Throughout the month before my mother-in-law passed away she seemed possessed, shouting and yelling constantly, day and night. I was physically and mentally exhausted. It pushed me to my limit. For several nights I was awakened by her screaming. Her shouting was so loud that I couldn’t sleep, so I got up to do the exercises. Her daughters tried to help but only stayed for a few days, and then left.

My mother-in-law became mentally unstable. Sometimes, she was clear-headed, other times confused. One moment she accused me of stealing her clothes and giving them to someone else, another time she claimed she gave me money and I gave it away. She ate and then say she hadn’t, urinated and then say she hadn’t, insisting on going to the toilet over and over, sometimes four or five times in a row. If I didn’t comply, she screamed and cursed. She also scolded her daughters, so they made excuses and refused to come and help.
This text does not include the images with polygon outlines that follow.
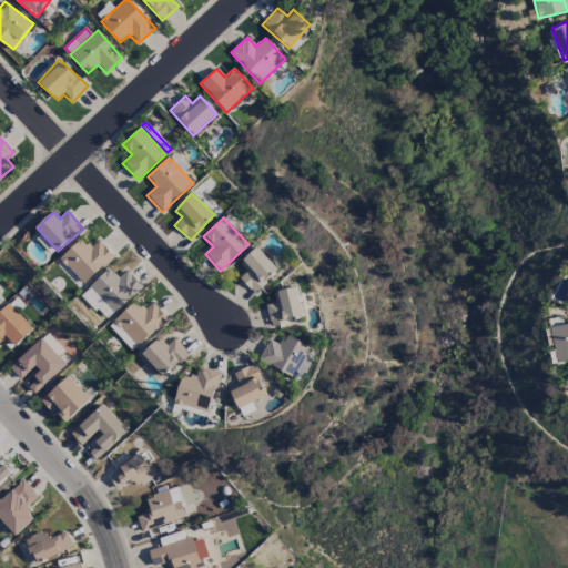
[(114,256),(99,240),(90,249),(81,239),(60,259),(84,284),(114,256)]
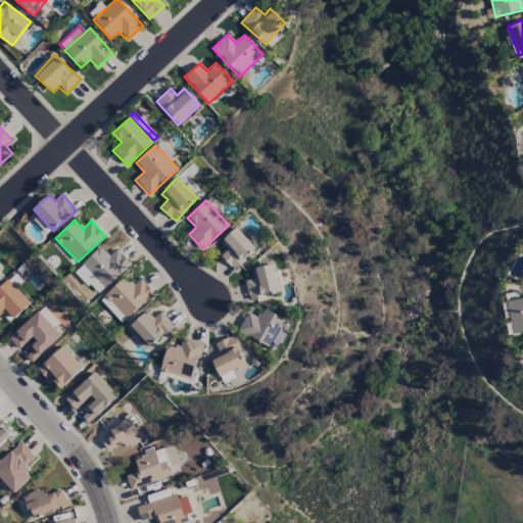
[(227,250),(221,254),(231,270),(256,252),(239,228),(220,241),(227,250)]
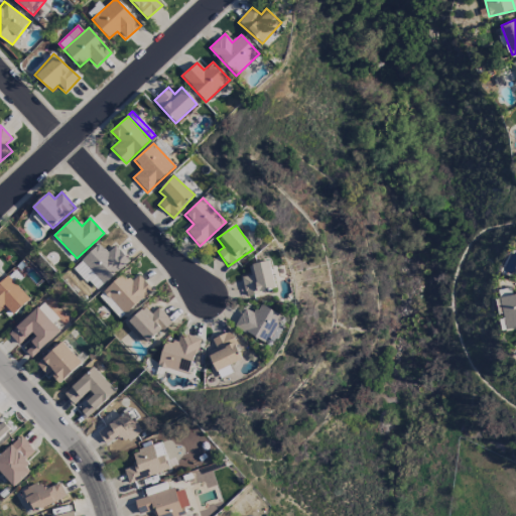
[(115,246),(108,253),(99,244),(82,261),(105,284),(129,261),(115,246)]
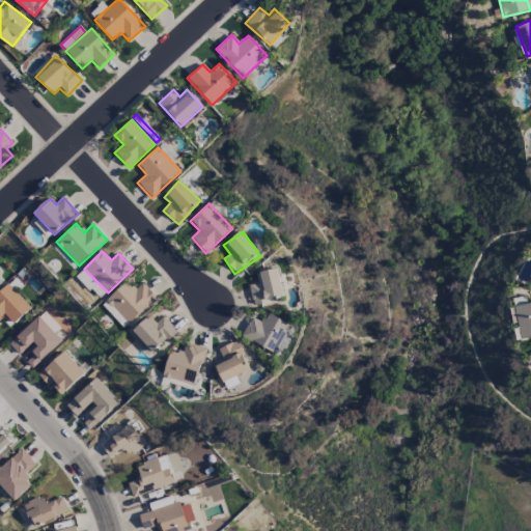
[(248,285),(252,305),(284,299),(278,269),(256,273),(258,284),(248,285)]
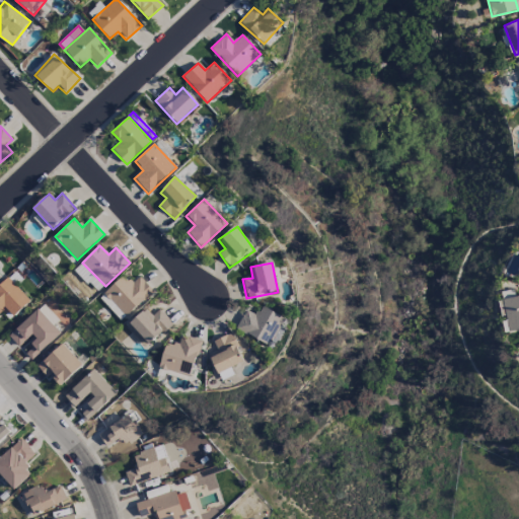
[(78,269),(97,290),(102,285),(82,264),(78,269)]
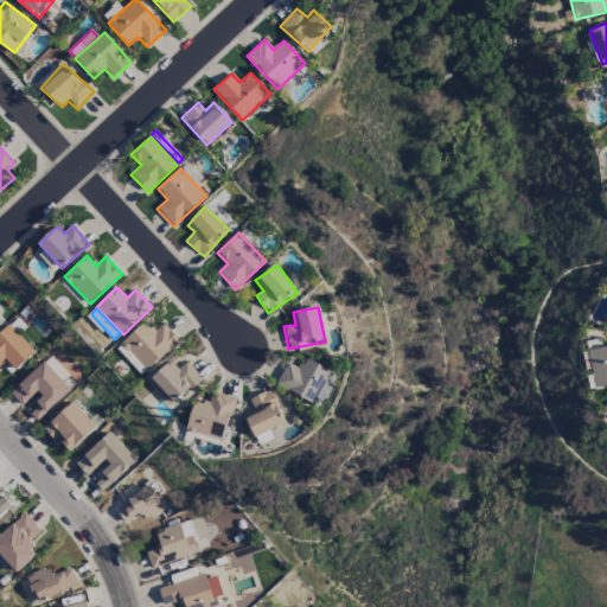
[(164,324),(153,332),(145,323),(122,342),(146,370),(180,343),(164,324)]
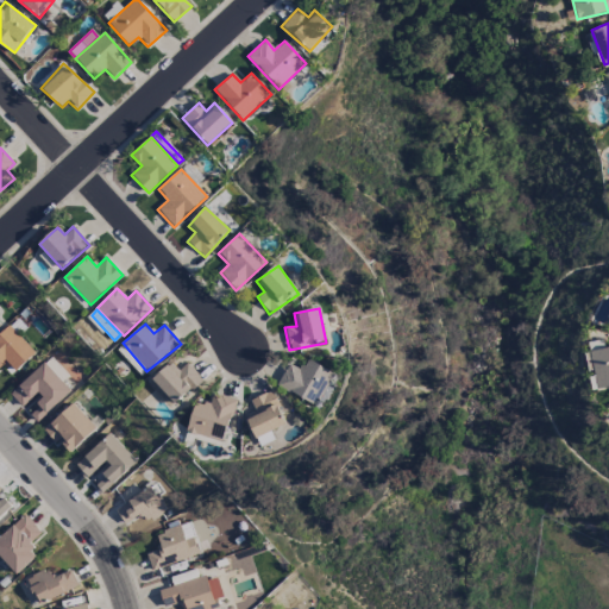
[(0,333),(0,368),(6,363),(16,372),(36,353),(10,325),(0,333)]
I thought, “This time they [her daughters] have to take care of her. I’ve reached my limit. If they won’t come, then they should at least pay for someone to help. If they won’t help or pay, I’ll have to sue them.”

On second thought I reconsidered. Master wants us to save sentient beings and be kind to others; to think of others first in every situation. If I ask them for money, knowing that they hold onto money like it’s oxygen, wouldn’t they hate me? If they develop resentment toward me, how could I save them? Wouldn’t I be pushing them further away? I can’t do that. Absolutely not!

I decided to let it go. I wouldn’t ask for money, nor would I ask them to help. I was determined to suffer on my own. I thought to myself, Master said, “Eating bitterness treated as joy.” (“Tempering One’s Heart and Will” in Hong Yin) I have already walked this tough road for over 10 years. My mother-in-law was 90 at the time. No matter how long she would live, I would continue caring for her without complaint.

When I had that thought, I felt a lightness, joy, and relief that I never experienced before. From then on, I completely let go of resentment, the urge to fight, and the attachment to personal gain toward her daughters. Over the years of cultivation I repeatedly experienced the wonder and sacredness of letting go of attachments and cultivating a selfless heart.

After I truly developed the thought of caring for her the very next day, my mother-in-law started sleeping deeply and wouldn’t wake up easily. When it was mealtime I had to wake her. Looking back, I realized that all the tribulations I went through were caused by the karmic debts that I owed from my many lifetimes. Master used them to temper, test, and ultimately help me succeed in my cultivation. I can’t imagine how much effort Master has spent on me, who didn’t live up to Dafa’s expectations. Thank you, Master, for your compassion.